Thyroid is a gland which secretes a hormone to regulate the functions of our body. Sometimes its activity becomes increased more than usual and sometimes its activity is slower than usual. These abnormalities are known as hyperthyroidism and hypothyroidism. Thyroid abnormalities are more common in women than in men. Hypothyroidism increases with aging.
Hypothyroidism can be classified into different groups based on the organ responsible for the abnormality and the severity of disease, including:
– “primary hypothyroidism” (hypothyroidism due to a thyroid gland abnormality) in which there is a decreased concentration of free T4 and an elevated concentration of TSH.
– “secondary hypothyroidism” (hypothyroidism due to a pituitary gland abnormality) in which there is a decreased concentration of both free T4 and TSH (the T4 is low since there is inadequate stimulation of the thyroid gland by TSH). When the TSH and free T4 are both low then a structural lesion in or around the pituitary gland should be ruled out with a radiology test.
– “tertiary hypothyroidism” (hypothyroidism due to a hypothalamic or CNS abnormality)
– “sub clinical hypothyroidism” in which there is an elevated TSH concentration but the free T4 level is normal. Many of these women become hypothyroid eventually, and many physicians use the presence of abnormally high levels of anti-thyroid antibodies to direct their treatment. If there are elevated anti-thyroid antibodies then the patient will most likely become hypothyroid and may develop a goiter if untreated, so treatment should be considered. If there is a minimal elevation in TSH and the patient is asymptomatic with normal anti-thyroid antibody levels, then annual TSH levels to monitor the progression of disease could be considered.

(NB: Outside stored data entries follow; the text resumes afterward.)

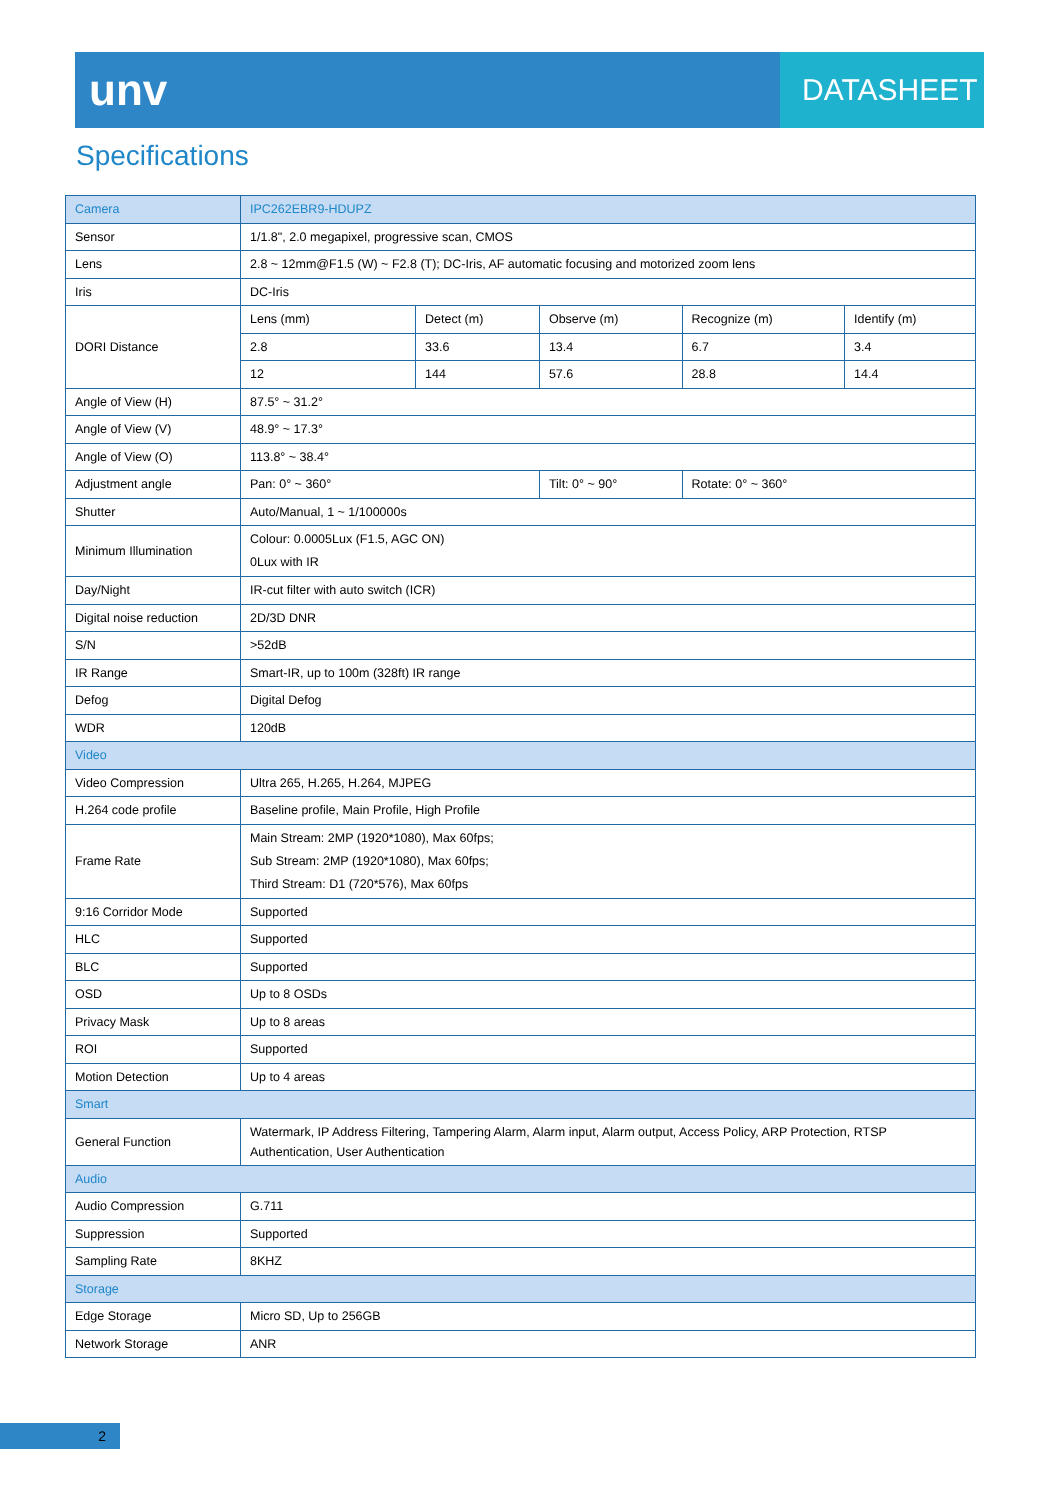unv
DATASHEET
Specifications
| Camera | IPC262EBR9-HDUPZ | | | | |
| Sensor | 1/1.8", 2.0 megapixel, progressive scan, CMOS | | | | |
| Lens | 2.8 ~ 12mm@F1.5 (W) ~ F2.8 (T); DC-Iris, AF automatic focusing and motorized zoom lens | | | | |
| Iris | DC-Iris | | | | |
| DORI Distance | Lens (mm) | Detect (m) | Observe (m) | Recognize (m) | Identify (m) |
| | 2.8 | 33.6 | 13.4 | 6.7 | 3.4 |
| | 12 | 144 | 57.6 | 28.8 | 14.4 |
| Angle of View (H) | 87.5° ~ 31.2° | | | | |
| Angle of View (V) | 48.9° ~ 17.3° | | | | |
| Angle of View (O) | 113.8° ~ 38.4° | | | | |
| Adjustment angle | Pan: 0° ~ 360° | | Tilt: 0° ~ 90° | Rotate: 0° ~ 360° | |
| Shutter | Auto/Manual, 1 ~ 1/100000s | | | | |
| Minimum Illumination | Colour: 0.0005Lux (F1.5, AGC ON) 0Lux with IR | | | | |
| Day/Night | IR-cut filter with auto switch (ICR) | | | | |
| Digital noise reduction | 2D/3D DNR | | | | |
| S/N | >52dB | | | | |
| IR Range | Smart-IR, up to 100m (328ft) IR range | | | | |
| Defog | Digital Defog | | | | |
| WDR | 120dB | | | | |
| Video | | | | | |
| Video Compression | Ultra 265, H.265, H.264, MJPEG | | | | |
| H.264 code profile | Baseline profile, Main Profile, High Profile | | | | |
| Frame Rate | Main Stream: 2MP (1920*1080), Max 60fps; Sub Stream: 2MP (1920*1080), Max 60fps; Third Stream: D1 (720*576), Max 60fps | | | | |
| 9:16 Corridor Mode | Supported | | | | |
| HLC | Supported | | | | |
| BLC | Supported | | | | |
| OSD | Up to 8 OSDs | | | | |
| Privacy Mask | Up to 8 areas | | | | |
| ROI | Supported | | | | |
| Motion Detection | Up to 4 areas | | | | |
| Smart | | | | | |
| General Function | Watermark, IP Address Filtering, Tampering Alarm, Alarm input, Alarm output, Access Policy, ARP Protection, RTSP Authentication, User Authentication | | | | |
| Audio | | | | | |
| Audio Compression | G.711 | | | | |
| Suppression | Supported | | | | |
| Sampling Rate | 8KHZ | | | | |
| Storage | | | | | |
| Edge Storage | Micro SD, Up to 256GB | | | | |
| Network Storage | ANR | | | | |
2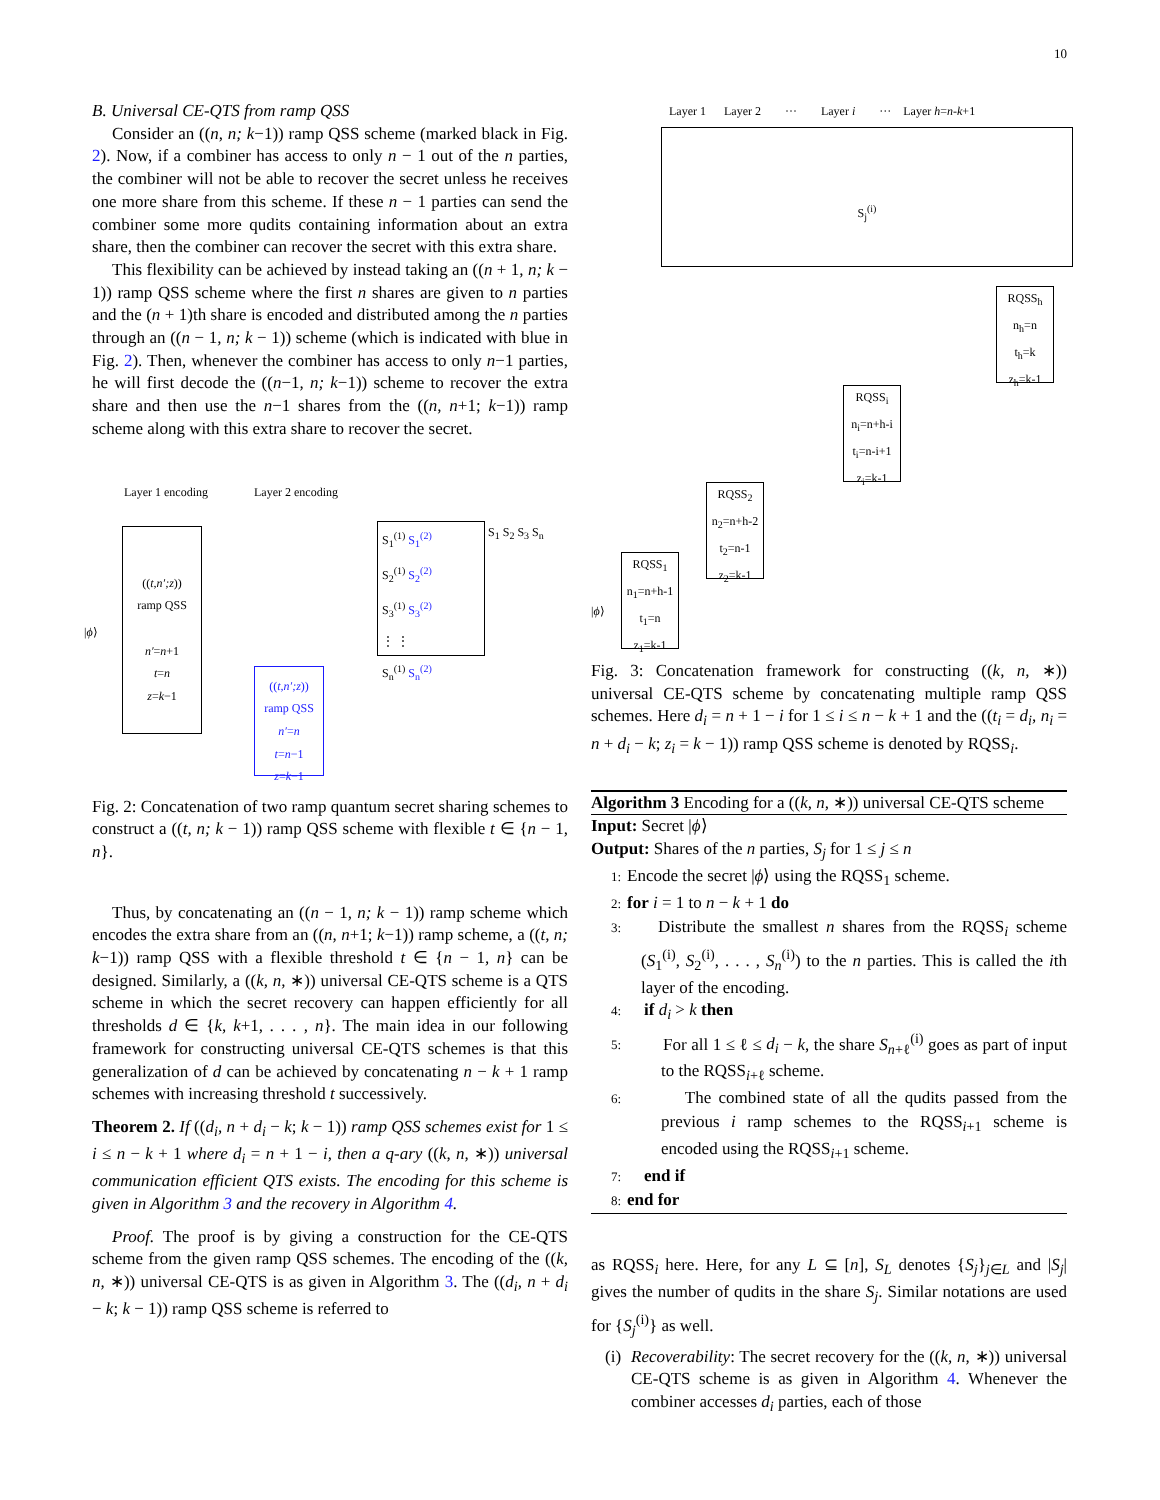10
B. Universal CE-QTS from ramp QSS
Consider an ((n, n; k−1)) ramp QSS scheme (marked black in Fig. 2). Now, if a combiner has access to only n − 1 out of the n parties, the combiner will not be able to recover the secret unless he receives one more share from this scheme. If these n − 1 parties can send the combiner some more qudits containing information about an extra share, then the combiner can recover the secret with this extra share.
This flexibility can be achieved by instead taking an ((n + 1, n; k − 1)) ramp QSS scheme where the first n shares are given to n parties and the (n + 1)th share is encoded and distributed among the n parties through an ((n − 1, n; k − 1)) scheme (which is indicated with blue in Fig. 2). Then, whenever the combiner has access to only n−1 parties, he will first decode the ((n−1, n; k−1)) scheme to recover the extra share and then use the n−1 shares from the ((n, n+1; k−1)) ramp scheme along with this extra share to recover the secret.
Layer 1 encoding Layer 2 encoding
((t,n′;z))
ramp QSS
n′=n+1
t=n
z=k−1
S<sub>1</sub><sup>(1)</sup> S<sub>1</sub><sup>(2)</sup>
S<sub>2</sub><sup>(1)</sup> S<sub>2</sub><sup>(2)</sup>
S<sub>3</sub><sup>(1)</sup> S<sub>3</sub><sup>(2)</sup>
⋮ ⋮
S<sub>n</sub><sup>(1)</sup> S<sub>n</sub><sup>(2)</sup>
((t,n′;z))
ramp QSS
n′=n
t=n−1
z=k−1
|ϕ⟩
S<sub>1</sub> S<sub>2</sub> S<sub>3</sub> S<sub>n</sub>
Fig. 2: Concatenation of two ramp quantum secret sharing schemes to construct a ((t, n; k − 1)) ramp QSS scheme with flexible t ∈ {n − 1, n}.
Thus, by concatenating an ((n − 1, n; k − 1)) ramp scheme which encodes the extra share from an ((n, n+1; k−1)) ramp scheme, a ((t, n; k−1)) ramp QSS with a flexible threshold t ∈ {n − 1, n} can be designed. Similarly, a ((k, n, ∗)) universal CE-QTS scheme is a QTS scheme in which the secret recovery can happen efficiently for all thresholds d ∈ {k, k+1, . . . , n}. The main idea in our following framework for constructing universal CE-QTS schemes is that this generalization of d can be achieved by concatenating n − k + 1 ramp schemes with increasing threshold t successively.
Theorem 2. If ((d<sub>i</sub>, n + d<sub>i</sub> − k; k − 1)) ramp QSS schemes exist for 1 ≤ i ≤ n − k + 1 where d<sub>i</sub> = n + 1 − i, then a q-ary ((k, n, ∗)) universal communication efficient QTS exists. The encoding for this scheme is given in Algorithm 3 and the recovery in Algorithm 4.
Proof. The proof is by giving a construction for the CE-QTS scheme from the given ramp QSS schemes. The encoding of the ((k, n, ∗)) universal CE-QTS is as given in Algorithm 3. The ((d<sub>i</sub>, n + d<sub>i</sub> − k; k − 1)) ramp QSS scheme is referred to
Layer 1 Layer 2 ··· Layer i ··· Layer h=n-k+1
S<sub>j</sub><sup>(i)</sup>
RQSS<sub>1</sub>
n<sub>1</sub>=n+h-1
t<sub>1</sub>=n
z<sub>1</sub>=k-1
RQSS<sub>2</sub>
n<sub>2</sub>=n+h-2
t<sub>2</sub>=n-1
z<sub>2</sub>=k-1
RQSS<sub>i</sub>
n<sub>i</sub>=n+h-i
t<sub>i</sub>=n-i+1
z<sub>i</sub>=k-1
RQSS<sub>h</sub>
n<sub>h</sub>=n
t<sub>h</sub>=k
z<sub>h</sub>=k-1
|ϕ⟩
Fig. 3: Concatenation framework for constructing ((k, n, ∗)) universal CE-QTS scheme by concatenating multiple ramp QSS schemes. Here d<sub>i</sub> = n + 1 − i for 1 ≤ i ≤ n − k + 1 and the ((t<sub>i</sub> = d<sub>i</sub>, n<sub>i</sub> = n + d<sub>i</sub> − k; z<sub>i</sub> = k − 1)) ramp QSS scheme is denoted by RQSS<sub>i</sub>.
Algorithm 3 Encoding for a ((k, n, ∗)) universal CE-QTS scheme
Input: Secret |ϕ⟩
Output: Shares of the n parties, S<sub>j</sub> for 1 ≤ j ≤ n
1: Encode the secret |ϕ⟩ using the RQSS<sub>1</sub> scheme.
2: for i = 1 to n − k + 1 do
3: Distribute the smallest n shares from the RQSS<sub>i</sub> scheme (S<sub>1</sub><sup>(i)</sup>, S<sub>2</sub><sup>(i)</sup>, . . . , S<sub>n</sub><sup>(i)</sup>) to the n parties. This is called the ith layer of the encoding.
4: if d<sub>i</sub> > k then
5: For all 1 ≤ ℓ ≤ d<sub>i</sub> − k, the share S<sub>n+ℓ</sub><sup>(i)</sup> goes as part of input to the RQSS<sub>i+ℓ</sub> scheme.
6: The combined state of all the qudits passed from the previous i ramp schemes to the RQSS<sub>i+1</sub> scheme is encoded using the RQSS<sub>i+1</sub> scheme.
7: end if
8: end for
as RQSS<sub>i</sub> here. Here, for any L ⊆ [n], S<sub>L</sub> denotes {S<sub>j</sub>}<sub>j∈L</sub> and |S<sub>j</sub>| gives the number of qudits in the share S<sub>j</sub>. Similar notations are used for {S<sub>j</sub><sup>(i)</sup>} as well.
(i) Recoverability: The secret recovery for the ((k, n, ∗)) universal CE-QTS scheme is as given in Algorithm 4. Whenever the combiner accesses d<sub>i</sub> parties, each of those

The clinical appearance of hypothyroidism involves a spectrum of abnormalities from “unrecognized” to “overwhelming.” The symptoms are often mild and go unnoticed, but may include menstrual irregularity or amenorrhea, cold intolerance, constipation, decreased energy and exercise tolerance with easy fatigability and so on…
Causes for hyperthyroidism include:
– Graves’ disease (diffuse goiter),
– Plummer’s disease (nodular goiter, generally seen in postmenopausal women), and
– A pituitary TSH secreting tumor, which is a rare cause of hyperthyroidism (both the TSH and free T4 are elevated)
Graves’ disease appears to be caused by TSH like antibodies produced by an autoimmune disorder. These TSH like antibodies bind the TSH receptors to continuously activate them. These auto antibodies have been referred to by a number of names including TSI (thyroid stimulating immunoglobulin) and LATS (long acting thyroid stimulator). The diagnosis of Graves’ disease or Plummer’s disease is made by finding a suppressed TSH, an elevated free T4 or free T3, and a radioactive iodine uptake scan to indicate the presence of a diffuse goiter (Graves’), a solitary hot nodule (Plummer’s) or a hot nodule in a multinodular goiter (Plummer’s).
Up to 50% or more of patients who receive radioactive iodide treatments for an overactive thyroid, develop permanent hypothyroidism within a year of therapy. This is the standard treatment for Graves’ disease, which is the most common form of hyperthyroidism, a condition caused by excessive secretion of thyroid hormones.